Data for the task section start

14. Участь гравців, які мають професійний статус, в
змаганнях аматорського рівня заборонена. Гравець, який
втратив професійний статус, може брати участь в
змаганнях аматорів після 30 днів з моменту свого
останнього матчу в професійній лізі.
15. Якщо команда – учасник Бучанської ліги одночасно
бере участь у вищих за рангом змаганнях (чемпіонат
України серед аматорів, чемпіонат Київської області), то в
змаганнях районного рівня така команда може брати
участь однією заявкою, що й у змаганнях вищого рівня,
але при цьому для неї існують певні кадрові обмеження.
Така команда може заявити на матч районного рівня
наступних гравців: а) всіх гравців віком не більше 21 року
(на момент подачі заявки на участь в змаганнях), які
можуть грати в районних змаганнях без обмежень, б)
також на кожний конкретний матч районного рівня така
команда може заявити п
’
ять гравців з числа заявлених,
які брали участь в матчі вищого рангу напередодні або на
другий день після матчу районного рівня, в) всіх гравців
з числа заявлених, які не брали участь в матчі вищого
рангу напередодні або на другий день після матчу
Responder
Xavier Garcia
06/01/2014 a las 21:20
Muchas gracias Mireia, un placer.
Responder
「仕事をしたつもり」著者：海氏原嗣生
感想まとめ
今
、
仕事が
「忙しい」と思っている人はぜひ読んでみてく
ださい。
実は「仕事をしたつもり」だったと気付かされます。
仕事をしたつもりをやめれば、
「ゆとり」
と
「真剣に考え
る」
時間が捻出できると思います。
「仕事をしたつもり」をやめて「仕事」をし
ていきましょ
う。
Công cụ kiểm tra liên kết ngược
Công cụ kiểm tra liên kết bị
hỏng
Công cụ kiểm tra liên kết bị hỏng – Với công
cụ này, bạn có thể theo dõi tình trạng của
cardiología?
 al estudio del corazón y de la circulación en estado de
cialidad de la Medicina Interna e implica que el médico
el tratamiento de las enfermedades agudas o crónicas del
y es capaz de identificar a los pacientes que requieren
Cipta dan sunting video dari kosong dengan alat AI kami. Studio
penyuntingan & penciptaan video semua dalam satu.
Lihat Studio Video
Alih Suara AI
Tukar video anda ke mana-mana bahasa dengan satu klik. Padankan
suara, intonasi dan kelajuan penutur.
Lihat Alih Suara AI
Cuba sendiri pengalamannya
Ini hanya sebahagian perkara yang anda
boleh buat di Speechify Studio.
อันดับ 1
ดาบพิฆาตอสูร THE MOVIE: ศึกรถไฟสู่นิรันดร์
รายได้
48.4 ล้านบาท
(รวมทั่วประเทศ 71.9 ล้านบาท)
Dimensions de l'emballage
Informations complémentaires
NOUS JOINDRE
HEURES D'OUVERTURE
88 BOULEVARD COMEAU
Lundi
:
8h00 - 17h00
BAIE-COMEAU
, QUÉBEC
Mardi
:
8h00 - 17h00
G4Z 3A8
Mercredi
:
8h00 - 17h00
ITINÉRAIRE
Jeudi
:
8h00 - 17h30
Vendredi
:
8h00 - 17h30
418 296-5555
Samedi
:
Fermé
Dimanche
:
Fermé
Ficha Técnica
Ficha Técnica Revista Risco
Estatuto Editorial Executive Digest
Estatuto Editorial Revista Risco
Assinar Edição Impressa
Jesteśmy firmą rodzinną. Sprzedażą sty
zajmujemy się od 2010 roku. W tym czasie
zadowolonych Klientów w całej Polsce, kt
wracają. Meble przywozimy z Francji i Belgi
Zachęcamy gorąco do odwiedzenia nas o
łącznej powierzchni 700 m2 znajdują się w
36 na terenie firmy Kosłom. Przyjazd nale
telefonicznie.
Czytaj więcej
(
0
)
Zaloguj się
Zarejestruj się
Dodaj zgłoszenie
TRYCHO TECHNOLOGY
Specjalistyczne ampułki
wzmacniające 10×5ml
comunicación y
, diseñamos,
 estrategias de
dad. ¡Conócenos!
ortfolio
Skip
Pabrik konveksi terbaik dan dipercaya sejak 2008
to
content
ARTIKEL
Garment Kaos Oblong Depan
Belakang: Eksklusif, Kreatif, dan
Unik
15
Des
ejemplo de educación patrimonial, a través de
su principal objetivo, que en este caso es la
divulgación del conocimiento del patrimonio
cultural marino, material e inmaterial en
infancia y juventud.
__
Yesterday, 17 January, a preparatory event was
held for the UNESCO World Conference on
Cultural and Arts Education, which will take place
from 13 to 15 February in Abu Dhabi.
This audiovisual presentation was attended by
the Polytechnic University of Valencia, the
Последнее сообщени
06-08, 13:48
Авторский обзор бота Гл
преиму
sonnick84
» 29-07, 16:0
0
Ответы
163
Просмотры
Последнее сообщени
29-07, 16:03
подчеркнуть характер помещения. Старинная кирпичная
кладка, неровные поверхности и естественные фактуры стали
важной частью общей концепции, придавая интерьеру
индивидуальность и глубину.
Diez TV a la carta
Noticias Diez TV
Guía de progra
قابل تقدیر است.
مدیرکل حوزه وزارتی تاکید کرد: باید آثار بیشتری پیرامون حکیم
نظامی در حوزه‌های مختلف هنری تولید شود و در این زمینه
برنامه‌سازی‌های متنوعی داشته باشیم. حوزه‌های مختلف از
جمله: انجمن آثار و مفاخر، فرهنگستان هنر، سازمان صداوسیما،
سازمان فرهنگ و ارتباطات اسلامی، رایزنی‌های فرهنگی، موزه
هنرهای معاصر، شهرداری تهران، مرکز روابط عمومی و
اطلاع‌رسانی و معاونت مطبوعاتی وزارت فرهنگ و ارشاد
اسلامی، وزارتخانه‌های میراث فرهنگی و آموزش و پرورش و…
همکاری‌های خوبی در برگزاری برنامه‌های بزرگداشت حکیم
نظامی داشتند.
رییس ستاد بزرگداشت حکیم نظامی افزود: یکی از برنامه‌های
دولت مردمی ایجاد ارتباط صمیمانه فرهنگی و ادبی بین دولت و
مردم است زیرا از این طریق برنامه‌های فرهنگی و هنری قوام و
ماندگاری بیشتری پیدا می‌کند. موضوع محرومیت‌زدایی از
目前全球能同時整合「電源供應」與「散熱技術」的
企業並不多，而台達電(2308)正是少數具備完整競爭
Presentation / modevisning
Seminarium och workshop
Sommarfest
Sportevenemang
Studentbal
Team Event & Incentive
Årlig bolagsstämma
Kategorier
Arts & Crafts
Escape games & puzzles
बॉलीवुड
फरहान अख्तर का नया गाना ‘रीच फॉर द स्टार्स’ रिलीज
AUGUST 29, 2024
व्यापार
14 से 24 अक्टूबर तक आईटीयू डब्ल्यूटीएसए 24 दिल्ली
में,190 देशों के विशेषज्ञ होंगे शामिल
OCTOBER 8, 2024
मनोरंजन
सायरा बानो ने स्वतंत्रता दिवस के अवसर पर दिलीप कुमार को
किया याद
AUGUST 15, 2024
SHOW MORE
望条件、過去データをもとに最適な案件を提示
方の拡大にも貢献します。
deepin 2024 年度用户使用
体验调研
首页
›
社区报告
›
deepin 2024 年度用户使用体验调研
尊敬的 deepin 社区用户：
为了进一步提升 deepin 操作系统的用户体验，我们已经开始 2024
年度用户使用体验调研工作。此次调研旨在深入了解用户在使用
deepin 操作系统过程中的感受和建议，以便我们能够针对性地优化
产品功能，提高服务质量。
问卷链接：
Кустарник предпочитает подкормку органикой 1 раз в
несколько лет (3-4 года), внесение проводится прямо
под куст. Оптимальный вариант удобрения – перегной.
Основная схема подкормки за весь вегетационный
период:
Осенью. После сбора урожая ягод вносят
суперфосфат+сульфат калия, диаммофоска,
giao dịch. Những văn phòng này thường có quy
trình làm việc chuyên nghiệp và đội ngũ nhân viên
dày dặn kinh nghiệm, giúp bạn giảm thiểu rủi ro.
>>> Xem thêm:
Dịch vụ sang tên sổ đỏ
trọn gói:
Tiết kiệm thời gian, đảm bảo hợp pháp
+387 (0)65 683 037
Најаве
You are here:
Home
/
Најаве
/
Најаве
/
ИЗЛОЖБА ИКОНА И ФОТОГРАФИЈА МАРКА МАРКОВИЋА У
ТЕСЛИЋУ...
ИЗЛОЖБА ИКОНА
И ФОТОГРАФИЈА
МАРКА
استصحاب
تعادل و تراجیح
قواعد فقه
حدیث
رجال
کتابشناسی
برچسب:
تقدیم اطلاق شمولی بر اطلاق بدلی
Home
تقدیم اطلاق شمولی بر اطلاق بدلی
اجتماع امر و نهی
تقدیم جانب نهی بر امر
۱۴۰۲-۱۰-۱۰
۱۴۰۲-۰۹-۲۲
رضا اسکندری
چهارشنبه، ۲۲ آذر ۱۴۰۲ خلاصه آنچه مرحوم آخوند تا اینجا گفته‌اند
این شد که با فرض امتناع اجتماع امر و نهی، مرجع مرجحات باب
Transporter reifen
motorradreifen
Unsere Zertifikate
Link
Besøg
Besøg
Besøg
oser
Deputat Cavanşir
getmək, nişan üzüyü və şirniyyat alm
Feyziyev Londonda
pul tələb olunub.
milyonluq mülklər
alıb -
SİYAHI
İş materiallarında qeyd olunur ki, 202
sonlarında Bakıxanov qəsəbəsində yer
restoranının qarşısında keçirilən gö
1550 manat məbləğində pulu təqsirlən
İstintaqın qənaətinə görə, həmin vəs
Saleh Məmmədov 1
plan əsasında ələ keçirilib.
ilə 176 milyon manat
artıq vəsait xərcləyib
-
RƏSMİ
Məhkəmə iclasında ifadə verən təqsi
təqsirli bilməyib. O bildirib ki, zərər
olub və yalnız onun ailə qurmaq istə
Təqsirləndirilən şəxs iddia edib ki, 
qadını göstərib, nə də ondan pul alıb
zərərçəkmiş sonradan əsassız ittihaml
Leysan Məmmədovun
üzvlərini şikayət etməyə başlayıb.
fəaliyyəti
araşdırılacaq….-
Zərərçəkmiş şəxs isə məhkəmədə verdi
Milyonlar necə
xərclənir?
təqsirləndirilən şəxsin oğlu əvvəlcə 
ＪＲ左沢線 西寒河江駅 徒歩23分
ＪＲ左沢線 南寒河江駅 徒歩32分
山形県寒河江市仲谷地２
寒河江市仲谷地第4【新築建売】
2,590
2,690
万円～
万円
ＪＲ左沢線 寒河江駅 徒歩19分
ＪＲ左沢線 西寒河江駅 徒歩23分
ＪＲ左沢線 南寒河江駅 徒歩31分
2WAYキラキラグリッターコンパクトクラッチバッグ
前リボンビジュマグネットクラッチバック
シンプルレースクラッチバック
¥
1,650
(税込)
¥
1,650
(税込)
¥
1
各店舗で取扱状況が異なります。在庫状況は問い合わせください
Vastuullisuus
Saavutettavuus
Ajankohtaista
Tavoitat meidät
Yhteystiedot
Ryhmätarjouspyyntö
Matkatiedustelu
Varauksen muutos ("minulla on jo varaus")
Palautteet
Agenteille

Data for the task section end

#### Problem requirements
Starting at the line that contains "telefonicznie." and stopping after the line that contains "Cultural and Arts", write out every line exactly as it appears above, and no other line.

#### Reply
telefonicznie.
Czytaj więcej
(
0
)
Zaloguj się
Zarejestruj się
Dodaj zgłoszenie
TRYCHO TECHNOLOGY
Specjalistyczne ampułki
wzmacniające 10×5ml
comunicación y
, diseñamos,
 estrategias de
dad. ¡Conócenos!
ortfolio
Skip
Pabrik konveksi terbaik dan dipercaya sejak 2008
to
content
ARTIKEL
Garment Kaos Oblong Depan
Belakang: Eksklusif, Kreatif, dan
Unik
15
Des
ejemplo de educación patrimonial, a través de
su principal objetivo, que en este caso es la
divulgación del conocimiento del patrimonio
cultural marino, material e inmaterial en
infancia y juventud.
__
Yesterday, 17 January, a preparatory event was
held for the UNESCO World Conference on
Cultural and Arts Education, which will take place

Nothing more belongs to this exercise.